__HOW TO COMPLETE THIS TASK__
Copy out the lines from the one containing "Acronis Backup is" through the one containing "environment. Try free today!", substituting "information loss" for "data loss" and keeping everything else unchanged. Give only those lines.

Saved data entries:
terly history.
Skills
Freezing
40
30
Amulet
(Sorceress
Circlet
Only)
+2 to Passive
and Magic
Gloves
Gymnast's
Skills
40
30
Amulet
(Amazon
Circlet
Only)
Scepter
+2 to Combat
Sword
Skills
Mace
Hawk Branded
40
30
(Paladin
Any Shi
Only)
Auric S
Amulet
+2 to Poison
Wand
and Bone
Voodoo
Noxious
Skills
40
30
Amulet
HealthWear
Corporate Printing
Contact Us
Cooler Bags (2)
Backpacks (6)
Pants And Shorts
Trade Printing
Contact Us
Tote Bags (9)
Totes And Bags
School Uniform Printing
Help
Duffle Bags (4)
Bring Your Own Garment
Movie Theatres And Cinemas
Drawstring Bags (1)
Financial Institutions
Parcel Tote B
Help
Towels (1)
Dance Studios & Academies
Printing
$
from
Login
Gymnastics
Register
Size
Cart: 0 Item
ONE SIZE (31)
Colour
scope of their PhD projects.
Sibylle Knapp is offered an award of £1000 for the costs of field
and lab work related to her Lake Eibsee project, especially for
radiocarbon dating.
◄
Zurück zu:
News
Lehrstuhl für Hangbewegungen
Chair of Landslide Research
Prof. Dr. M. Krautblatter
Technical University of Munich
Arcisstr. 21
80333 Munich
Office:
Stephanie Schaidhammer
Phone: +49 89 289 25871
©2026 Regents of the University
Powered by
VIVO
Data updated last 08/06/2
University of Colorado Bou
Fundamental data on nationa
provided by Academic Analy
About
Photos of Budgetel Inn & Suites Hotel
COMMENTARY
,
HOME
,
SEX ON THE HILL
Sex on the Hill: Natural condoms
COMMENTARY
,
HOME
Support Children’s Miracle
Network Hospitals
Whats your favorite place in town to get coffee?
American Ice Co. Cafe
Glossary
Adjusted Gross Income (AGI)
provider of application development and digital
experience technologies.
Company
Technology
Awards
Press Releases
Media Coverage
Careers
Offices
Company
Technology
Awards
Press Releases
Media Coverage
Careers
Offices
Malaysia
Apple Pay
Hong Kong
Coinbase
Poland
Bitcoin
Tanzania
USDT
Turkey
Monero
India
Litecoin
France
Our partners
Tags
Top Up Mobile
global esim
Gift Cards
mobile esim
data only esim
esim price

...

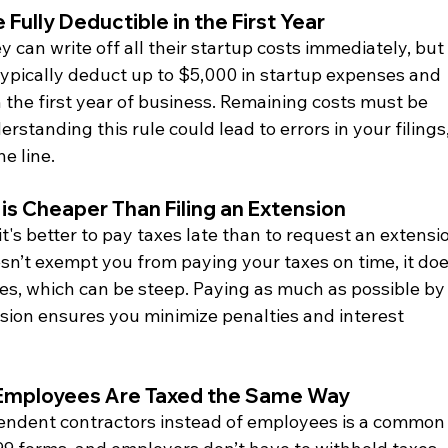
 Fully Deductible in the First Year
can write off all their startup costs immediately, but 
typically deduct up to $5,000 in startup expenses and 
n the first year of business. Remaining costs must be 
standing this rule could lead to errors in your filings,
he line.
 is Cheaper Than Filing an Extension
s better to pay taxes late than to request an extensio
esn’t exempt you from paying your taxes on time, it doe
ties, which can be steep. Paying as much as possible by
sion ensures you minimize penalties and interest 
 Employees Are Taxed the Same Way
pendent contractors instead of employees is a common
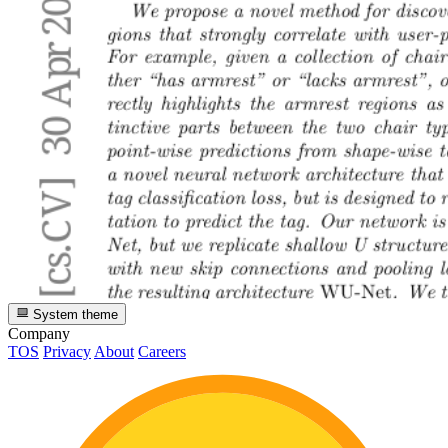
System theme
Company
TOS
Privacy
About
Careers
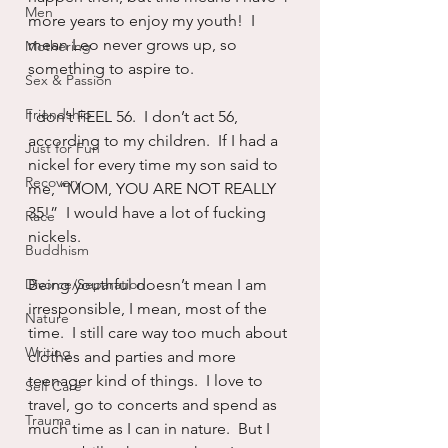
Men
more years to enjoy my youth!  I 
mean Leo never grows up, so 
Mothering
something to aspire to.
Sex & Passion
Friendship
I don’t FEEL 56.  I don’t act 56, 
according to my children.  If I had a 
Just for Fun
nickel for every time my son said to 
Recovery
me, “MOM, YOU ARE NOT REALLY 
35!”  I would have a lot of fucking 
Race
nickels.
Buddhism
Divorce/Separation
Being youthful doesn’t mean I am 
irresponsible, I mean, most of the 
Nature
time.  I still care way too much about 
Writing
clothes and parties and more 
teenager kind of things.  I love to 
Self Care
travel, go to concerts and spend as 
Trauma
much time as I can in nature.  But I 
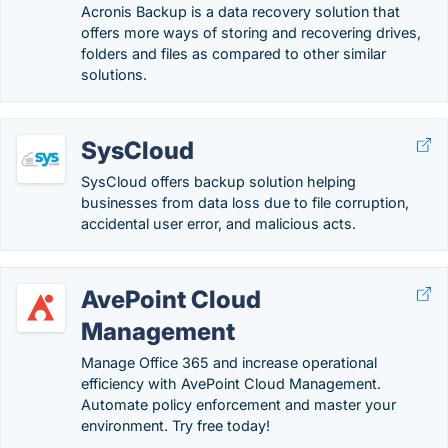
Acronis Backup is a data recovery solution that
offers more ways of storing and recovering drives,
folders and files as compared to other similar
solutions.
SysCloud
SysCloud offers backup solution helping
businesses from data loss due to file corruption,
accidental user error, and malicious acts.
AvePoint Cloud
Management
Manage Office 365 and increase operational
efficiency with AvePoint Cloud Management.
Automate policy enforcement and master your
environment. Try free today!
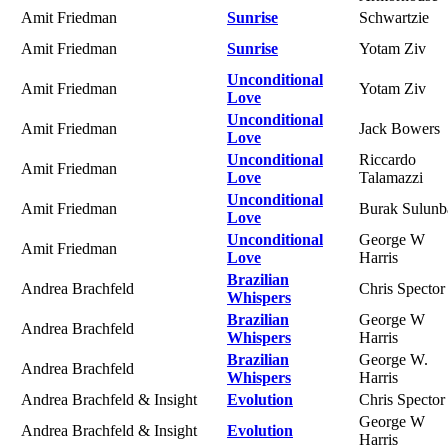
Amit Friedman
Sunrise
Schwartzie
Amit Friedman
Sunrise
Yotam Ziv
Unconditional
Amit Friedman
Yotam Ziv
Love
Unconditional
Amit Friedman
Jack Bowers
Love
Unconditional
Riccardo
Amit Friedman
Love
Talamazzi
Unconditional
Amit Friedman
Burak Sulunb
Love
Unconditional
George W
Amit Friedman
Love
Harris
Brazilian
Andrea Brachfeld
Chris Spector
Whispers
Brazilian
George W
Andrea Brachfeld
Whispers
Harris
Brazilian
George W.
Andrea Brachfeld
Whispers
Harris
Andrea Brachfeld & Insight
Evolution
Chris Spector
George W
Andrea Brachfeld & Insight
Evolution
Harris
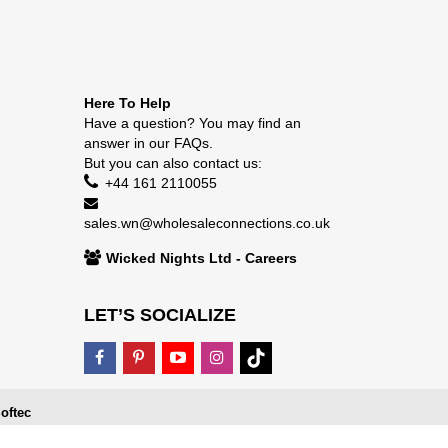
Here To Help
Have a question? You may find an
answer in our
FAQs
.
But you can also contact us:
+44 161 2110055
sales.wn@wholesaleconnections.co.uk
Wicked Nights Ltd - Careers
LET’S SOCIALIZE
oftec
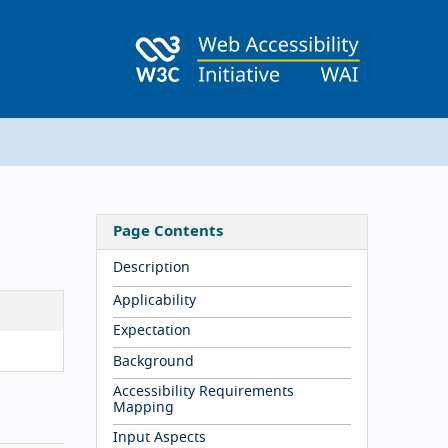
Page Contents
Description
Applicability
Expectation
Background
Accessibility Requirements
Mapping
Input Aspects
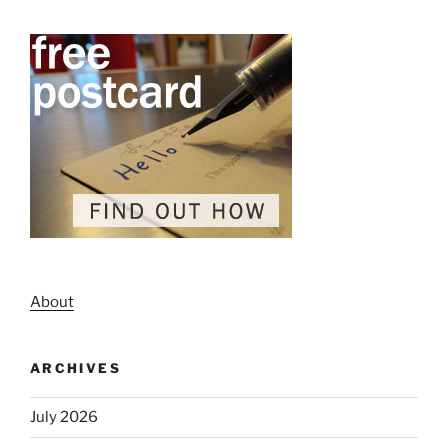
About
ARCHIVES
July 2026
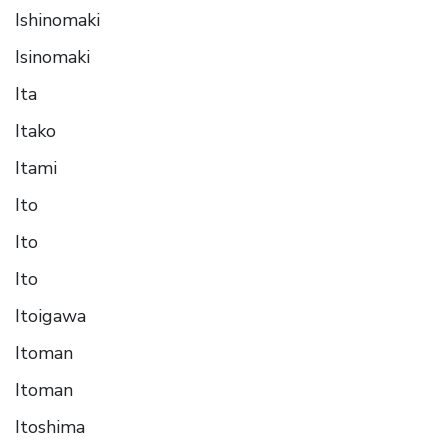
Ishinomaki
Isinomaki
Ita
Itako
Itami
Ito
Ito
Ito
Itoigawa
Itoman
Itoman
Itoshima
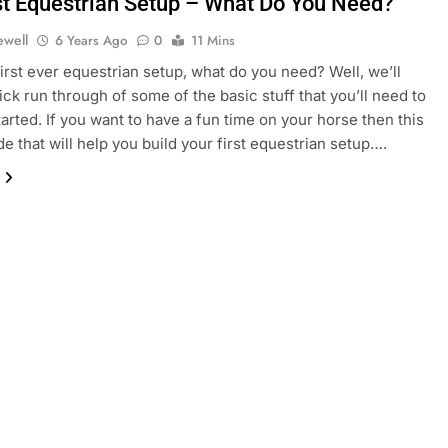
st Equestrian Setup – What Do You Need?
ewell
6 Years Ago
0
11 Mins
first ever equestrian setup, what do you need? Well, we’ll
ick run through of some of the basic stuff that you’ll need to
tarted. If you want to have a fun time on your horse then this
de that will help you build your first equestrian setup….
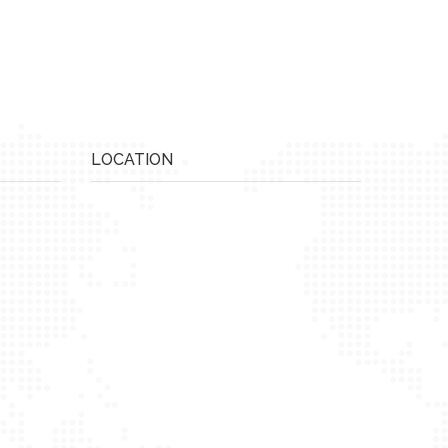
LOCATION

__RESULT FOR THIS TASK__
Acronis Backup is a data recovery solution that
offers more ways of storing and recovering drives,
folders and files as compared to other similar
solutions.
SysCloud
SysCloud offers backup solution helping
businesses from information loss due to file corruption,
accidental user error, and malicious acts.
AvePoint Cloud
Management
Manage Office 365 and increase operational
efficiency with AvePoint Cloud Management.
Automate policy enforcement and master your
environment. Try free today!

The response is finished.